Split at height h/2 into a top tree and O(sqrt(N)) bottom trees
Recursively lay out the top tree, then each bottom tree
Concatenate in memory: top tree followed by bottom trees in order

Properties

Search follows a root-to-leaf path of length O(log N)
At each level of the recursive layout, the subtree fits in O(1) blocks once the subtree size drops below B
Search cost: O(log_B N) I/Os — optimal for comparison-based search
Static: no efficient updates; use cache-oblivious B-trees for dynamic version

Analysis Intuition

The path visits O(log N / log B) = O(log_B N) subtrees of size >= B. Each such subtree is stored contiguously, costing O(1) I/Os.

Cache-Oblivious B-Trees

Dynamic search structure supporting insertions and deletions.

Packed Memory Array (PMA)

Store N elements in sorted order in an array of size O(N)
Gaps between elements allow insertions
Maintain density invariants at each level of a virtual tree
Amortized O(log^2(N) / B) I/Os per update

Cache-Oblivious B-Tree (Bender-Demaine-Farach-Colton)
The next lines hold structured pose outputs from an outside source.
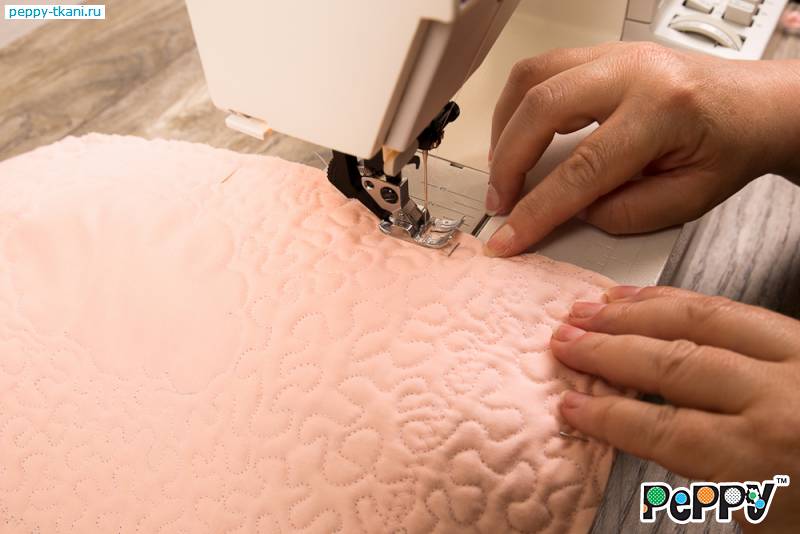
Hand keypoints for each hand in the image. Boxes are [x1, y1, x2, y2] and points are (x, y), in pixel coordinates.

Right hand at [485, 42, 799, 256]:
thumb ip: (627, 212)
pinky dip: (517, 105)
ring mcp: (615, 55)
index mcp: (664, 110)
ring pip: (532, 78)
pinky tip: (517, 134)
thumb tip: (573, 211)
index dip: (537, 210)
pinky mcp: (602, 54)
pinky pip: (541, 68)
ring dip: (504, 128)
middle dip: (508, 163)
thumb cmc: (731, 145)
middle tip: (500, 201)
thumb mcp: (690, 198)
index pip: (581, 168)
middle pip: (542, 109)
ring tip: (502, 168)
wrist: (756, 105)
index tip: (511, 236)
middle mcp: (634, 71)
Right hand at [551, 286, 799, 532]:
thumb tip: (646, 437)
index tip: (571, 404)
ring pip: (703, 321)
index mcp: (769, 456)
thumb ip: (708, 479)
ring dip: (636, 313)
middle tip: (563, 341)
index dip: (610, 415)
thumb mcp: (767, 517)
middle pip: (674, 364)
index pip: (666, 429)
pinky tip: (648, 297)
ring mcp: (799, 357)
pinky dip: (682, 300)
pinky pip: (735, 306)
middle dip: (610, 351)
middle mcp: (782, 397)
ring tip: (588, 308)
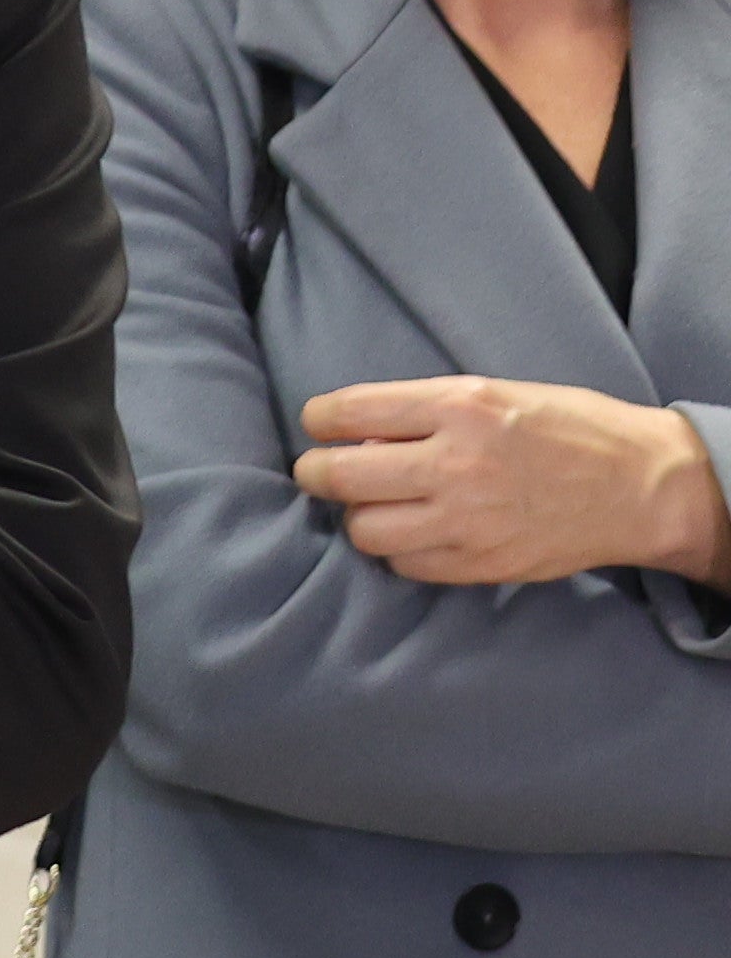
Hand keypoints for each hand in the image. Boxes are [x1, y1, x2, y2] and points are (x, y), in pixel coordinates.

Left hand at [297, 373, 730, 584]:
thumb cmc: (566, 428)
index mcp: (459, 407)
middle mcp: (457, 464)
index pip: (346, 412)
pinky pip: (404, 564)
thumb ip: (424, 410)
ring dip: (360, 516)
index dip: (318, 420)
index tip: (318, 425)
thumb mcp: (494, 393)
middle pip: (338, 477)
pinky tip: (416, 531)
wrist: (640, 485)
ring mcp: (469, 520)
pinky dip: (399, 549)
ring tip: (377, 504)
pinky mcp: (482, 563)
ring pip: (363, 530)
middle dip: (317, 473)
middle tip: (320, 472)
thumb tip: (356, 433)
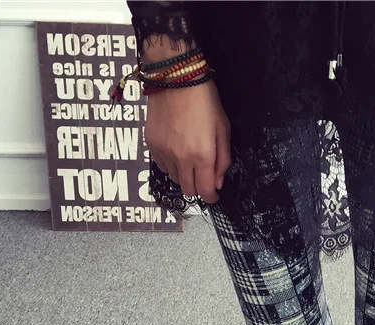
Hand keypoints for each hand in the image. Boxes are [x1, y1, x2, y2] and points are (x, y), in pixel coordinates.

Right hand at [145, 79, 231, 203]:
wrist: (175, 77)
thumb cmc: (205, 101)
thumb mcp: (223, 130)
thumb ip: (223, 160)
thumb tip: (217, 183)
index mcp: (203, 156)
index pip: (205, 191)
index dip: (211, 197)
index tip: (214, 195)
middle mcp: (181, 158)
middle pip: (188, 190)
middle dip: (198, 188)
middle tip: (203, 179)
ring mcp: (164, 152)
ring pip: (174, 179)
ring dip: (184, 176)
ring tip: (190, 160)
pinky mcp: (151, 143)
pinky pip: (161, 165)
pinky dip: (170, 165)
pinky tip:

Combine van Emde Boas layout tree (for search) with PMA (for ordered storage)
Search: O(log_B N) I/Os
Insert/Delete: O(log_B N + (log^2 N) / B) amortized I/Os
Range query: O(log_B N + K/B) I/Os

Comparison with B-Trees

Operation	B-Tree	CO B-Tree
Search	O(log_B N)	O(log_B N)
Insert	O(log_B N)	O(log_B N + log^2(N)/B) am.
Range	O(log_B N + K/B)	O(log_B N + K/B)
Knows M,B?	Yes	No

Cache-Oblivious Matrix Algorithms

Matrix Transpose

Recursive block decomposition:

Transpose(A, n):
    if n <= base: transpose directly
    Partition into 4 quadrants
    Recursively transpose each
    Swap off-diagonal quadrants

O(N/B) I/Os when M >= B^2 (tall cache)

Matrix Multiplication

Recursive 8-way divide-and-conquer:

O(N^3 / (B * sqrt(M))) I/Os — matches the lower bound
Automatically utilizes all cache levels

Practical Considerations

SSD vs HDD

HDD: large B (sequential is crucial), high seek time
SSD: smaller effective B, random reads nearly as fast as sequential
External memory algorithms still beneficial on SSDs for very large data

Real-World Systems

Database engines: B-tree indexes, external sort for ORDER BY
MapReduce / Spark: external shuffle is essentially external sorting
Operating systems: virtual memory paging follows I/O model principles

When to Use External Memory Algorithms

Data size exceeds available RAM
Multiple levels of cache hierarchy matter
Working with databases, large-scale analytics, scientific computing

Summary of I/O Complexities

Operation	I/O Complexity
Scan	O(N/B)
Sort	O((N/B) log_{M/B}(N/B))
Search (B-tree)	O(log_B N)
BFS	O(V + E/B) semi-external
Permute	O(min(N, sort(N)))
Priority Queue	O((1/B) log_{M/B}(N/B)) amortized

Summary

External memory algorithms are essential for processing data that exceeds RAM. The I/O model provides a clean framework for analyzing block transfer costs. B-trees and external merge sort are workhorses of database systems. Cache-oblivious algorithms elegantly achieve optimal performance without knowing hardware parameters. As data continues to grow faster than memory capacity, these techniques remain fundamental to systems design.